Spesso si è lasciato ad intendere che l’olio lubrificante nel cambio automatico dell’auto possa essere pressoché eterno. Si dimentica però che all’interno del cambio ci sono in gioco forze e sollecitazioni importanti, che il cambio si occupa di trasmettere alle ruote la potenza generata dal motore e deve farlo in modo progressivo, armonizzando l’erogazione per il miglior comfort di guida. È evidente quindi che l’olio del cambio automatico si usura nel tempo a causa di azioni meccaniche importanti, così come tutti gli altri componenti del cambio stesso.

Malfunzionamenti del cambio automatico sono spesso causati dal lubrificante esausto -olio esausto- e dalla morchia, formata dalle polveri che provengono dal consumo delle parti metalliche e dalla frizione. La morchia scorre all’interno del cambio, col rischio di danneggiare il convertitore e il gruppo valvole.

È facile individuare i sintomi di questa criticità, poiché possono verificarsi colpi, strappi e slittamenti della frizione nei cambi di marcia. A questo va aggiunto un altro rischio: l’olio del cambio viene appesantito dalla morchia e diventa acido, finendo col danneggiare le guarnizioni.

Perché è necessario lavare il cambio automatico?

Per capire perché bisogna lavare il cambio automatico, è opportuno comprenderne il funzionamento. Innanzitutto nel cambio automatico, a differenza di quanto accade nel cambio manuale, l’olio non svolge solo un’azione lubrificante ma è anche responsabile del trascinamento degli ingranaggi e della trasmissione.

Durante la marcia del veicolo il liquido di trasmissione, presente in parte nella coppa e in parte nel convertitore e nel circuito idraulico, raccoglie le micro limature metalliche. Alcuni propongono la semplice sostituzione dell’olio nel cambio ma in realtà non è sufficiente, poiché l’olio in uscita non riesce a portare con sé tutte le limature raccolte. Sostituendo solo l’olio questo verrebbe contaminato da subito con questi residui con il rischio correlato di portare impurità in aree e componenti delicate. Di fatto in questo modo si peggiora il funzionamento del cambio automatico.

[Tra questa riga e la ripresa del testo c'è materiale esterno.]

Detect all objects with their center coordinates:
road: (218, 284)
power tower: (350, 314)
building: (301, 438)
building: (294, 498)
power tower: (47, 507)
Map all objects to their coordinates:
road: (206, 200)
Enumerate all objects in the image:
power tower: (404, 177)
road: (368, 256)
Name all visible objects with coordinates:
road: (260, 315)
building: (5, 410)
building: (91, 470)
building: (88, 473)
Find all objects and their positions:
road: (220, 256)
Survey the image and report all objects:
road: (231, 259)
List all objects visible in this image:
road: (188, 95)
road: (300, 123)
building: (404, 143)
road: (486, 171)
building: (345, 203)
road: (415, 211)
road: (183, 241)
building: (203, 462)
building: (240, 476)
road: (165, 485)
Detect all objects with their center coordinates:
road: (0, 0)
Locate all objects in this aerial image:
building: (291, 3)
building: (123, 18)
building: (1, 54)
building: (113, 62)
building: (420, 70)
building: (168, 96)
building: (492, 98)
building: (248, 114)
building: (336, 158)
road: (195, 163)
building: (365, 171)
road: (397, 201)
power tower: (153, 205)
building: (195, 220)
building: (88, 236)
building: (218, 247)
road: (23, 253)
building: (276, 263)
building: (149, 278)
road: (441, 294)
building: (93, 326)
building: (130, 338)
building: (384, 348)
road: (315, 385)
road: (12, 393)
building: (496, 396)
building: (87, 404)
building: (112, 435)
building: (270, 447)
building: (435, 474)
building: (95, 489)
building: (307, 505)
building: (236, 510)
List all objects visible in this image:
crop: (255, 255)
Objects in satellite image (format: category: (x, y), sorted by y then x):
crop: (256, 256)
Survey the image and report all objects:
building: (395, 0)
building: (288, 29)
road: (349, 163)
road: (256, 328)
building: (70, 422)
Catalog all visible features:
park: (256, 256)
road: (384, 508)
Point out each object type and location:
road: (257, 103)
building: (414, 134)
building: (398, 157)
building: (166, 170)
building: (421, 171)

Procedendo invece con il lavaggio del cambio automatico con apposita strumentazione, si rinnova completamente il lubrificante e la sua sede. Attraverso il flussaggio dell’olio nuovo, quello vecchio viene spinto fuori senza entrare in contatto con quello nuovo. Lo strumento monitora sia l’olio in entrata che quello in uscita e ferma il processo solo quando il cambio è perfettamente pulito all’interno. Questo è il motivo per cui sono necessari più litri d’olio rispetto alla reale capacità del cambio.

Quando effettuare il lavaggio del cambio automatico

Il lavaggio del cambio automatico va effettuato ogni 60.000/100.000 chilometri, tuttavia, per usi più gravosi, come ad esempio quello cittadino, è consigliato anticipare l’intervento a 50/70 mila km. Meglio non andare oltre, altrimenti i depositi che si vengono a creare impongono l’operazione della revisione del cambio automatico che è decisamente più costosa.

Quanto costa il lavaggio del cambio automatico

Il lavaggio del cambio automatico può costare tra i 350 e gli 800 euro. Molto dipende dalle specifiche tecniche dell’olio, spesso sensibilmente differenti tra i diversi tipi di cambio e dalla quantità dell’olio necessaria per questa operazione (che come già detto è maggiore della capacità del cambio, anche 3 o 4 litri in più). Alcuni oli hanno dei costi importanti e alcuni clienti preferirebbero utilizzare i meno costosi. Tuttavia è fortemente consigliato utilizzare il lubrificante raccomandato dalle Case Costruttrici, perché questo viene studiato in fase di progetto del cambio e testato/garantito dal costruttore.